Avoiding Gemological Crises

lfrederick@cahners.com

If you’re going to introduce something as easily misused as an undetectable diamond treatment, you should do so in a carefully thought-out manner that will cause the least disruption to the jewelry industry. Unfortunately, that didn’t happen in the case of General Electric’s secret new decolorizing treatment for brown and yellow diamonds. In fact, the introduction of the treatment quickly spiraled into a controversy that Gemological Institute of America president William Boyajian called “the greatest gemological crisis in my 23 years at GIA” (see “Mystery Diamond Treatment Dominates GIA Symposium,” p. 92).

There’s nothing wrong with transmuting ugly diamonds into beautiful ones and profiting from the alchemy. But this treatment, unlike most, can’t be detected with even sophisticated lab equipment, and that changes the nature of it from welcome to worrisome. Worrisome because the treated stones can so easily be passed off to retailers—and thence to consumers—as untreated. Imagine what the TV magazines would do if they ever traced such a purchase. The entire industry’s image would suffer yet another damaging blow.

The first misstep in this saga occurred even before the treatment was announced last spring by Lazare Kaplan International, the only dealer that’s marketing the diamonds (through a subsidiary in Antwerp called Pegasus Overseas Limited, or POL). LKI sent the stones to GIA’s Gem Trade Lab and other labs without alerting any of them they were color-treated. The labs innocently graded and returned the stones, believing all the time they were ordinary.

This may have served to confirm GE’s boast that the treatment is undetectable, but it was disappointing behavior from a venerable firm like LKI, which has had a long and close relationship with GIA. There was no need to be less than forthcoming, especially with GIA, which stands as the scientific guardian of the industry.

Moreover, GIA was kept too much in the dark after LKI made the treatment public. GIA pressed for information but was given very little. LKI said it couldn’t reveal any details because it had signed a confidentiality agreement with GE, which fears losing the treatment to a competitor. But what prevented LKI from sending GIA stones before and after treatment, so the Gem Trade Lab could learn more on its own about the mysterious process? Why not tell how to distinguish treated stones from untreated ones? As Boyajian said, “True, the specific process is GE’s business. But the ability to identify the process and ultimately to identify diamonds treated with it is the diamond industry’s business. If diamonds are treated in any way, then the trade has a right to know—and ultimately so does the consumer.”

LKI belatedly considered the issue of potential abuse by agreeing—at GIA’s insistence—to inscribe “GE-POL” on the girdle of all treated stones, but this is a pretty weak safeguard given the ease with which any inscription can be polished off. In fact, de-inscribed stones have already turned up at GIA and quite possibly are circulating in the open market as you read this. How many more will be purged of their identification five or 10 years from now? This disturbing prospect leaves jewelers with the unpalatable choice of warning customers that the natural diamond they’re buying might in fact be treated.

How can this kind of traumatizing scenario be avoided when other new treatments, substitutes, or synthetics are discovered in the future?
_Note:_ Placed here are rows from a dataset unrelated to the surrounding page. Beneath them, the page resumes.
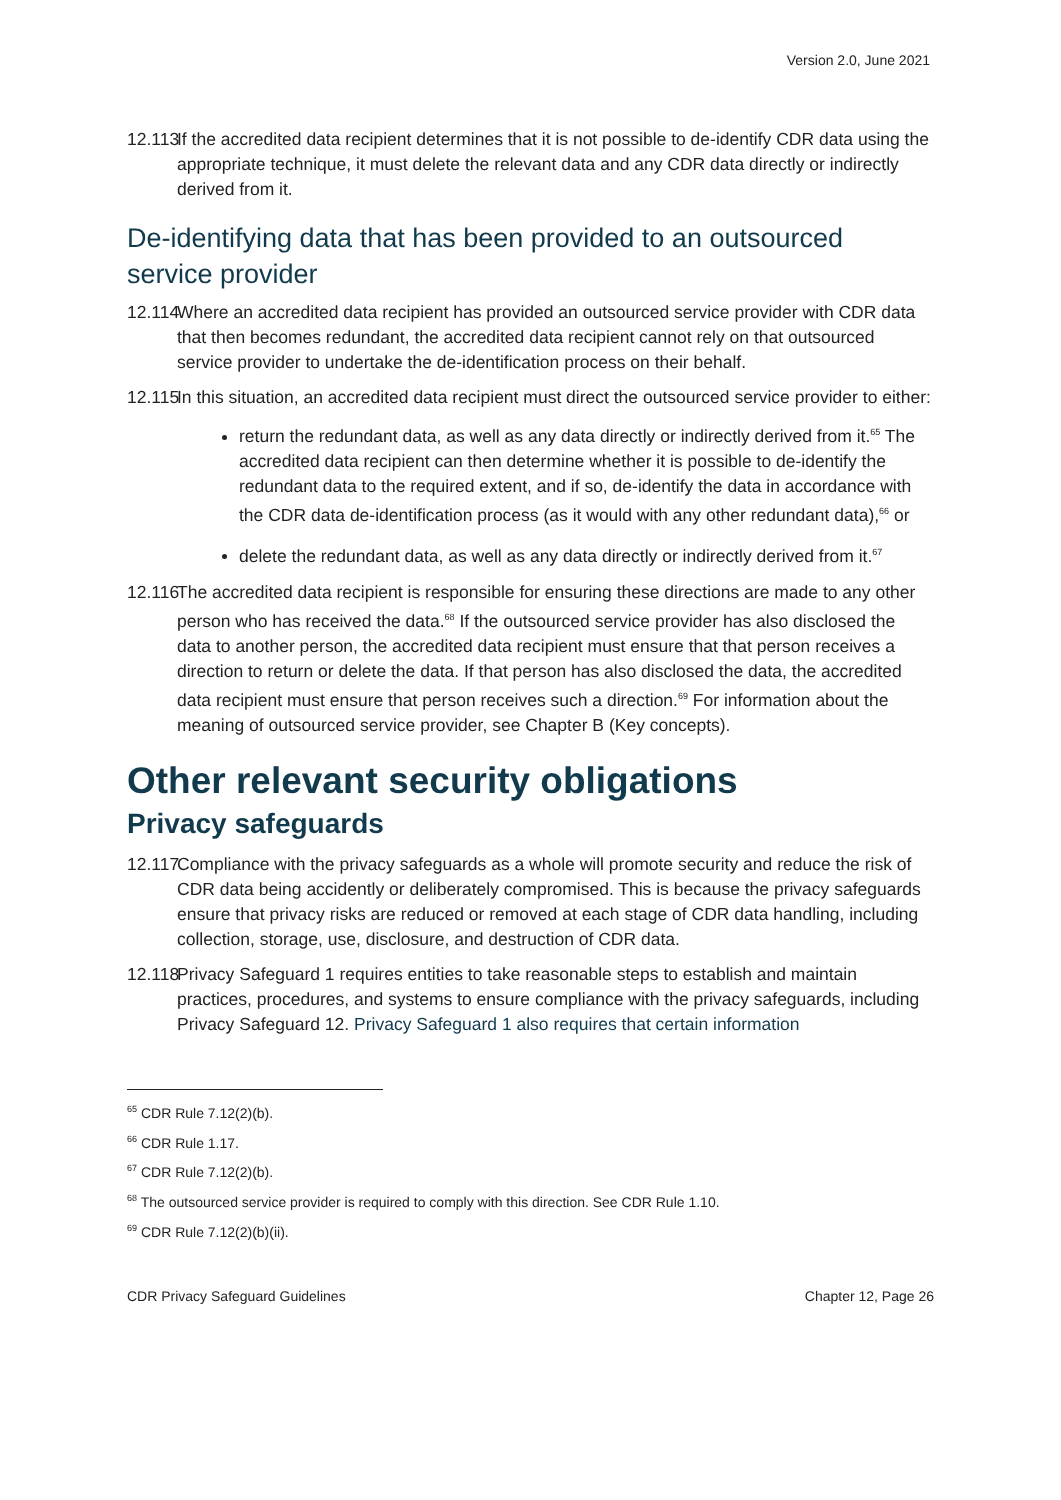Version 2.0, June 2021
12.113 If the accredited data recipient determines that it is not possible to de-identify CDR data using the appropriate technique, it must delete the relevant data and any CDR data directly or indirectly derived from it.
De-identifying data that has been provided to an outsourced service provider
12.114 Where an accredited data recipient has provided an outsourced service provider with CDR data that then becomes redundant, the accredited data recipient cannot rely on that outsourced service provider to undertake the de-identification process on their behalf.
12.115 In this situation, an accredited data recipient must direct the outsourced service provider to either:
return the redundant data, as well as any data directly or indirectly derived from it.<sup>65</sup> The accredited data recipient can then determine whether it is possible to de-identify the redundant data to the required extent, and if so, de-identify the data in accordance with the CDR data de-identification process (as it would with any other redundant data),<sup>66</sup> or
delete the redundant data, as well as any data directly or indirectly derived from it.<sup>67</sup>
12.116 The accredited data recipient is responsible for ensuring these directions are made to any other person who has received the data.<sup>68</sup> If the outsourced service provider has also disclosed the data to another person, the accredited data recipient must ensure that that person receives a direction to return or delete the data. If that person has also disclosed the data, the accredited data recipient must ensure that person receives such a direction.<sup>69</sup> For information about the meaning of outsourced service provider, see Chapter B (Key concepts).
Other relevant security obligations
Privacy safeguards
12.117 Compliance with the privacy safeguards as a whole will promote security and reduce the risk of CDR data being accidently or deliberately compromised. This is because the privacy safeguards ensure that privacy risks are reduced or removed at each stage of CDR data handling, including collection, storage, use, disclosure, and destruction of CDR data.
12.118 Privacy Safeguard 1 requires entities to take reasonable steps to establish and maintain practices, procedures, and systems to ensure compliance with the privacy safeguards, including Privacy Safeguard 12. Privacy Safeguard 1 also requires that certain information
<sup>65</sup> CDR Rule 7.12(2)(b).
<sup>66</sup> CDR Rule 1.17.
<sup>67</sup> CDR Rule 7.12(2)(b).
<sup>68</sup> The outsourced service provider is required to comply with this direction. See CDR Rule 1.10.
<sup>69</sup> CDR Rule 7.12(2)(b)(ii).
CDR Privacy Safeguard Guidelines Chapter 12, Page 26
The example of synthetic moissanite offers a laudable example. Before the manufacturers put that product on the market, they went to GIA, showed its gemologists the stones and how they were made, and helped the institute find a detection technique. Not a single carat of moissanite was sold to the public until testing equipment was available to any jeweler who wanted it.

In health care, this kind of approach is called preventive, and there are even doctors of preventive medicine. In the jewelry industry, we need a protocol of prevention so that jewelers—and Bill Boyajian, too—can get through the next 23 years without being summoned to the jewelry ER.